Endlich! EU-Kommission verklagt Polen vor dem Europäischen Gerichtshof. Es wird dringend Zeit, dass dem systematischen Abbau von unabhängiger Justiz wirksam entgegen getreten wird. https://t.co/DGLyaG8O7t
— Katarina Barley (@katarinabarley) March 31, 2021
The rule of law is one of the fundamental values of the European Union. It is enshrined in Article 2 of the Treaty on European Union. It is also considered essential for the functioning of the EU as a whole, for example, in the area of cooperation on justice matters and to ensure that national judges – who also interpret EU law – can fulfil their role. “National governments are free to reform the judiciary, but while doing so, they have to respect the EU treaties”, said Vera Jourová.
Back in July 2017, the Commission launched an infringement procedure on the Polish Law on Ordinary Courts, on the grounds of its provisions that required an early retirement of judges. At the behest of the Commission, the ECJ issued a ruling in the case, confirming the Commission’s position. In July 2018, the Commission launched another infringement procedure against Poland, this time regarding the law on the Supreme Court. Five months later, the ECJ issued a ruling ordering immediate measures to stop the implementation of that law. In June 2019, the court in Luxembourg said in its final judgement that the Polish law violated the EU Treaty. Subsequently, the government in Warsaw gave in and removed the contested provisions from the statute book.

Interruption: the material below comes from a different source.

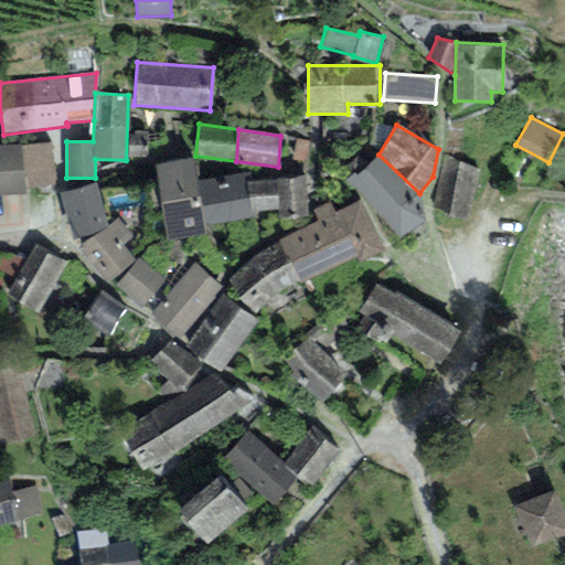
[(0,195),(25,194),(25,189),(57,187),(51,142),(0,145),(0,195)]
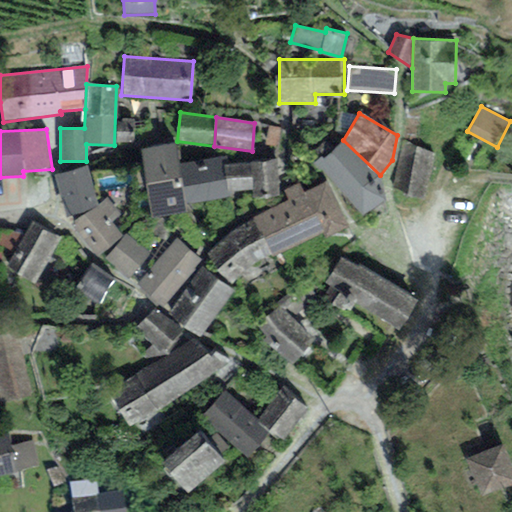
[(385,202),(380,175),(343,140),(323,160),(320,157),(312,166),(320,174),(322,171),(363,216),(385,202)]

In April 2019, the Commission launched another infringement procedure on the grounds that the disciplinary regime undermines the judicial independence of Polish judges and does not ensure the necessary guarantees to protect judges from political control, as required by the CJEU. On 8 April 2020, the Court of Justice ruled that Poland must immediately suspend the application of the national provisions on the powers of the Disciplinary Chamber of the Supreme Court. This order applies until the Court renders its final judgment in the infringement procedure.
So far, Poland has not complied with the Commission’s request, though the court case is still pending.
In the European Parliament, the Commission’s move was overwhelmingly welcomed. Vice-President Katarina Barley – a Social Democrat and former German justice minister – tweeted “Finally!” and said it was “high time that the systematic dismantling of an independent judiciary is effectively countered.”